Provided data:
====
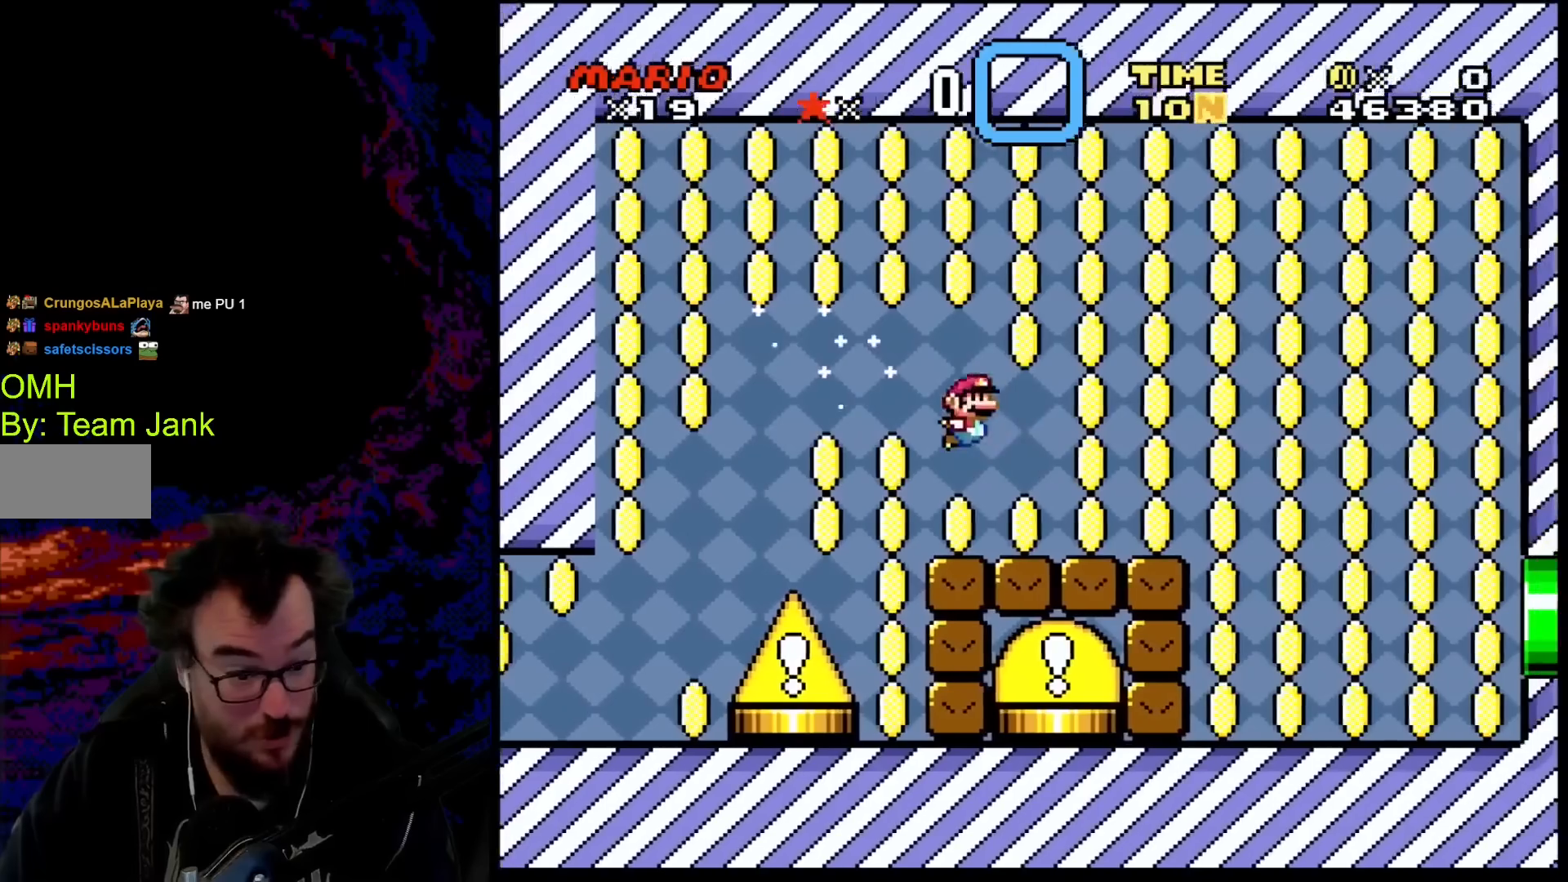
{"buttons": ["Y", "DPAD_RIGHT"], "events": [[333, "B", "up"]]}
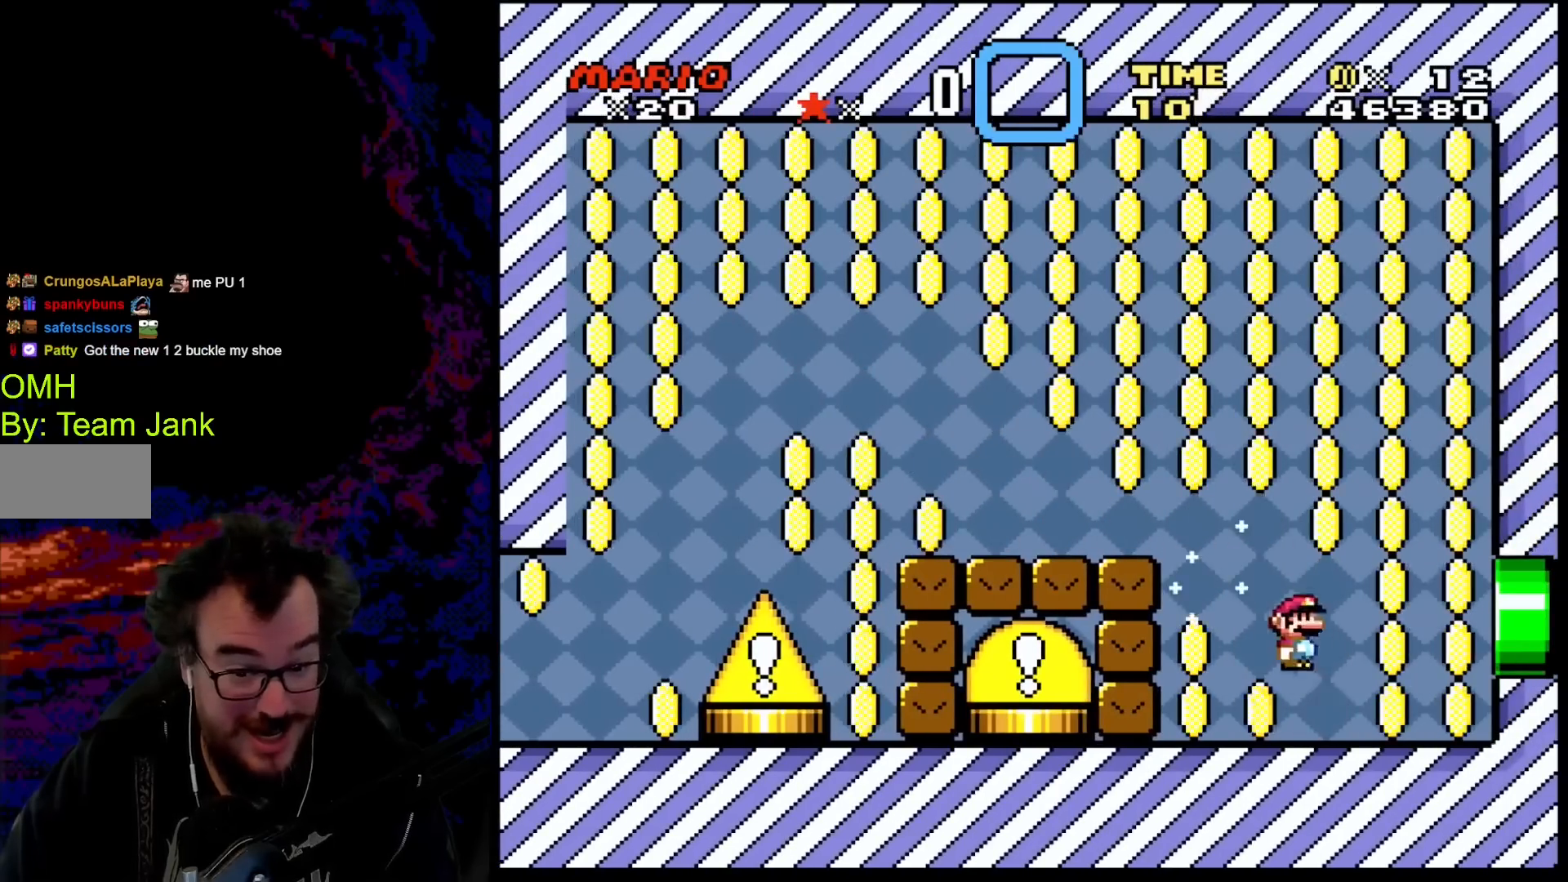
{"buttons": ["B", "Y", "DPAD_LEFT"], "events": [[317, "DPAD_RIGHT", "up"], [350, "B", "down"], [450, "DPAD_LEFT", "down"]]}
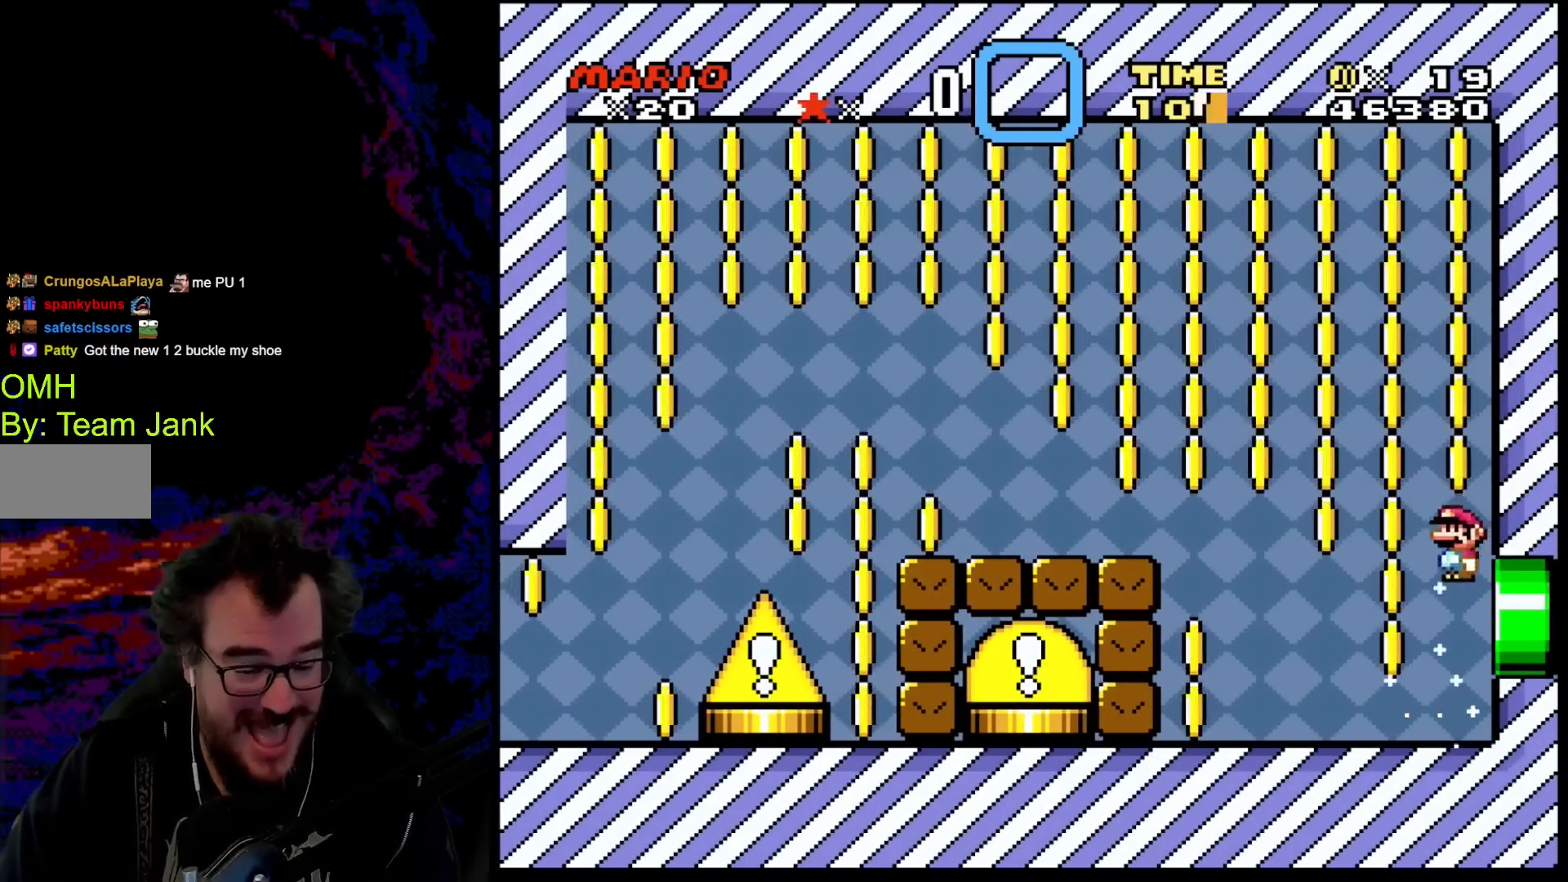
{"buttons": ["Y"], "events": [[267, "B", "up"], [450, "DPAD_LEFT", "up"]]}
====
Problem to solve:
With the pictures removed, set down the entire listing exactly.

Task response:
{"buttons": ["Y", "DPAD_RIGHT"], "events": [[333, "B", "up"]]}
{"buttons": ["B", "Y", "DPAD_LEFT"], "events": [[317, "DPAD_RIGHT", "up"], [350, "B", "down"], [450, "DPAD_LEFT", "down"]]}
{"buttons": ["Y"], "events": [[267, "B", "up"], [450, "DPAD_LEFT", "up"]]}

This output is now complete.